Kelley, who attacked Oxford for turning Spence down seven years ago, repeats his criticism in his new book, Making Minds, to be published later this year. Spence’s record since then speaks for itself, said Kelley last week.
“Oxford made a mistake. In the most selective university in the world, Laura got an award that only goes to five students in the whole of Harvard. Now she’s at Cambridge and doing well . . . A lousy admissions system will produce lousy answers.”
Now Kelley, who has been encouraging his pupils to go Stateside for the past 15 years, is turning his guns on the failure of British schools to take sporting talent seriously. He warns that Britain will flop in the Olympics unless it tries harder to train athletes when they are young – and urges them to follow the example of American universities and schools, where pupils have to do well in academic lessons alongside intensive physical, nutrition and skills training in their chosen sport.
“British schools and universities simply do not recognise sporting excellence in the way US universities and schools do,” he said. “It is a different mindset. Schools here do not give sport the same status as academic pursuits. We have to create a different pattern of learning in Britain that gives sport the credit it deserves.”
At Monkseaton where, according to Kelley, “there is a passion for football”, the head has set up an academy where pupils can undertake football training interspersed with conventional academic classes. Run by former Ipswich Town player and Sunderland coach Danny Olson, the academy follows training methods close to those of professional institutes such as the Spartak tennis club in Moscow.
All seven boys are members of the academy and of the school’s football team. Olson says that as the success of the team grows so American coaches are flocking to watch the boys train.
“We had a dozen coaches from America here in the first three months of this year to see the boys play and meet their families,” he said.
“In this country, if you are a good sportsman it doesn’t count at school. Some of our kids may not be the brightest boys in the world but they have football talent so we push them. We say if you are a little bit more attentive in class and your grades are good you can build a life in America.” Dines said he switched schools to join the academy at Monkseaton where he trains every day for two to three hours. Pupils also take part in body analysis tests to identify their body composition as well as muscle groups that need working on.
“These boys will get a degree as well as sports provision that will set them on the road to a good salary,” said Kelley. “If you put the package together right you will get exceptional results. All these boys, who live within 10 to 12 miles of this school in the middle of nowhere, have generated this exceptional performance in terms of getting to US universities. By learning from other countries we are doing things better.”
Kelley, a father of four, whose school is built near former coalmines and who has seen bits of the football pitch disappear into the old workings, said the ambition of winning a sports scholarship can transform pupils who might otherwise have left school at 16. “You see them switching from kebabs to vegetables,” he said. “They change physically and their behav-iour and attitude around school changes.”
Certainly the seven boys beat fierce competition to land the scholarships.

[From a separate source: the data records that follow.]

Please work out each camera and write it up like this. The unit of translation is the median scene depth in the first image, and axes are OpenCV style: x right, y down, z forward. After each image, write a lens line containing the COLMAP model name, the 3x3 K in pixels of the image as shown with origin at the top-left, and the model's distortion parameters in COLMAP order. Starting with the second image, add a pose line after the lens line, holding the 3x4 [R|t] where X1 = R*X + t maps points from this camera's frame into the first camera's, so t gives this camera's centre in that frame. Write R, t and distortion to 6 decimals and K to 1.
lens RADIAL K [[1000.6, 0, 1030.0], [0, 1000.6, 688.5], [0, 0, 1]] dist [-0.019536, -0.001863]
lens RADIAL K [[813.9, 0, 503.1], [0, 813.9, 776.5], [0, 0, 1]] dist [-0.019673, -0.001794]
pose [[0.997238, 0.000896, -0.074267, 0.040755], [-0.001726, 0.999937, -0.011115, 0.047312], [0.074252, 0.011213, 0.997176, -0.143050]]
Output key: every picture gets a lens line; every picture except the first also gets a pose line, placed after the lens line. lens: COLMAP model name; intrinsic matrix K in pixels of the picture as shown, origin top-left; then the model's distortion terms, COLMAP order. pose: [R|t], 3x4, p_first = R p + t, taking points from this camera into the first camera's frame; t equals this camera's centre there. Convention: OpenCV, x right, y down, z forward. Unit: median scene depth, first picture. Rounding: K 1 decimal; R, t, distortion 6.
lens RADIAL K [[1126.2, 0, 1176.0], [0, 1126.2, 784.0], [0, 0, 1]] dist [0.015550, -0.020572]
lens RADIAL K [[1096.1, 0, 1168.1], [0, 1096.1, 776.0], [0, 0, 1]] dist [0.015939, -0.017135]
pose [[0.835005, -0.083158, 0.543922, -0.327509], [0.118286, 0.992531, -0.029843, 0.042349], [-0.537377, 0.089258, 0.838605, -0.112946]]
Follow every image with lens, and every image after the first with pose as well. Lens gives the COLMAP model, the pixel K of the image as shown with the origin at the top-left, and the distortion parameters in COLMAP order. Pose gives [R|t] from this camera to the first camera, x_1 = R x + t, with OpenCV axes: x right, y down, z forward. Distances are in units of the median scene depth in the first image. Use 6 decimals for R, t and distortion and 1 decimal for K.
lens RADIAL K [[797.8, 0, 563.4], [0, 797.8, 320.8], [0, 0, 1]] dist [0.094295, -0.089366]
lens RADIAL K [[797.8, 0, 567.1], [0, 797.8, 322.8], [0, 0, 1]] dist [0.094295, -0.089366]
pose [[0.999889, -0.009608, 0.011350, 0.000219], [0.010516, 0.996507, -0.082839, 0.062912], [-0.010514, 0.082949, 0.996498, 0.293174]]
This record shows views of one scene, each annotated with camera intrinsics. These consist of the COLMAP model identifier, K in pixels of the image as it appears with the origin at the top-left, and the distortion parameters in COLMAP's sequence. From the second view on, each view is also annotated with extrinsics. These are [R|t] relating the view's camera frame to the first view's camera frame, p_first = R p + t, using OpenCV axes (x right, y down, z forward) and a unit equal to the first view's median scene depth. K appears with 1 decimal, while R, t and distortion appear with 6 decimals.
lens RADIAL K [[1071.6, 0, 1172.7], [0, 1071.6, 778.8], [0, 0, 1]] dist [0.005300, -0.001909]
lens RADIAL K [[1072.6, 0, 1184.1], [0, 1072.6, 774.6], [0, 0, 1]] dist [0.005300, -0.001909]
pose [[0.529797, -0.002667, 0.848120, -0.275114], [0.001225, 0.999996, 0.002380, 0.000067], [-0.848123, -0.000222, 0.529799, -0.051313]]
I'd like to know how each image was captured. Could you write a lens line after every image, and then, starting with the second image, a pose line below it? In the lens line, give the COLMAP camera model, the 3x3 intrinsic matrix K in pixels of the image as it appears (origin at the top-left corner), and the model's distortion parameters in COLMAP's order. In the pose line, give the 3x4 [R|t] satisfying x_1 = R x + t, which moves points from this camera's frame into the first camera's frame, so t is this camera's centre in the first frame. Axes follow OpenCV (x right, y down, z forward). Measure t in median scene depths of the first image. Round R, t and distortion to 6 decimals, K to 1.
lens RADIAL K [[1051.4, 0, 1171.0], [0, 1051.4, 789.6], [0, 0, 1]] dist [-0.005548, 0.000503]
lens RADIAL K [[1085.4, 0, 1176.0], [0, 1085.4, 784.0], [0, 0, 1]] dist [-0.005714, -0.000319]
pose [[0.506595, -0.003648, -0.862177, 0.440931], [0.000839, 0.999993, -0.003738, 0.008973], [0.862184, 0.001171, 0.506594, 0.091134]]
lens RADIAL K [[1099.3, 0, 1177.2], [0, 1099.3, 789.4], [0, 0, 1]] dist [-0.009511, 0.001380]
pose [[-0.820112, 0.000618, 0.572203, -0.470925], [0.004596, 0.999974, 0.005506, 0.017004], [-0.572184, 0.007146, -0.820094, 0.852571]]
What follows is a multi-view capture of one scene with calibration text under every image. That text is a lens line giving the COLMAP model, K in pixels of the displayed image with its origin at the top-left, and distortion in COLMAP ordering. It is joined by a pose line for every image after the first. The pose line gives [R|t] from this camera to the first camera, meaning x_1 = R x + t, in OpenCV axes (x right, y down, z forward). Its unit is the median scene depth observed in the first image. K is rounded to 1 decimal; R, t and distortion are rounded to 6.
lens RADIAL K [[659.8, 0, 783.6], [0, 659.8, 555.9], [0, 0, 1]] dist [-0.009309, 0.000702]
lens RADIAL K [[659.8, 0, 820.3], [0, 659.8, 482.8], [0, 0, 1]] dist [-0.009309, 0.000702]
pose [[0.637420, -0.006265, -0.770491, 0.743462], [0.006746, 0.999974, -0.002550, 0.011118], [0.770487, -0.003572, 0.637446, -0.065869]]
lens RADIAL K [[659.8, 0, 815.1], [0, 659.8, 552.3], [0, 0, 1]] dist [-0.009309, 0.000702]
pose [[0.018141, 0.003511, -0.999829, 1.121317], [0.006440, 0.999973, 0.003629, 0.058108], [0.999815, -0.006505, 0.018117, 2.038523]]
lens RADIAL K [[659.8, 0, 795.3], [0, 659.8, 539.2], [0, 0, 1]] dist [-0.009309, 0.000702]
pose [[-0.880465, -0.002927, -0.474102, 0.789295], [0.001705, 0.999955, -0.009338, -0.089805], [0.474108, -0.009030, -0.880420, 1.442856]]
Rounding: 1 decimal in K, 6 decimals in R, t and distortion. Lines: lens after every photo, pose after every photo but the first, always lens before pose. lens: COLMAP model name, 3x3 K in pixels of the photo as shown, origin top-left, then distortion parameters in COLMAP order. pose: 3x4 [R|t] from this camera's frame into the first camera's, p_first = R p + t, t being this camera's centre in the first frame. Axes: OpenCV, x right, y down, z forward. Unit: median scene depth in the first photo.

Bannister said that the coach from Loyola revealed that the university had signed only “six or seven boys to soccer scholarships this year, two from Monkseaton, the rest from America”. Bannister and Wilson are both under18 England internationals.
And they agree that their success was at least partly thanks to the training academy. “It encourages people to stay at school because they are enjoying the football as well as doing the lessons,” said Bannister, who hopes to stay in America after his accountancy degree and turn professional.
Earlier this month the Monkseaton team hammered Millfield, the private school in Somerset probably best known for its sporting excellence, 4-0 in the English schools FA final. “Our teachers were saying it was rich kids versus the poor ones.” said King.
The moral of their story? A passion for football doesn’t have to be at the expense of good A-levels and a university degree. “Other schools could do what we have done and it would make a huge difference to the country,” said Kelley.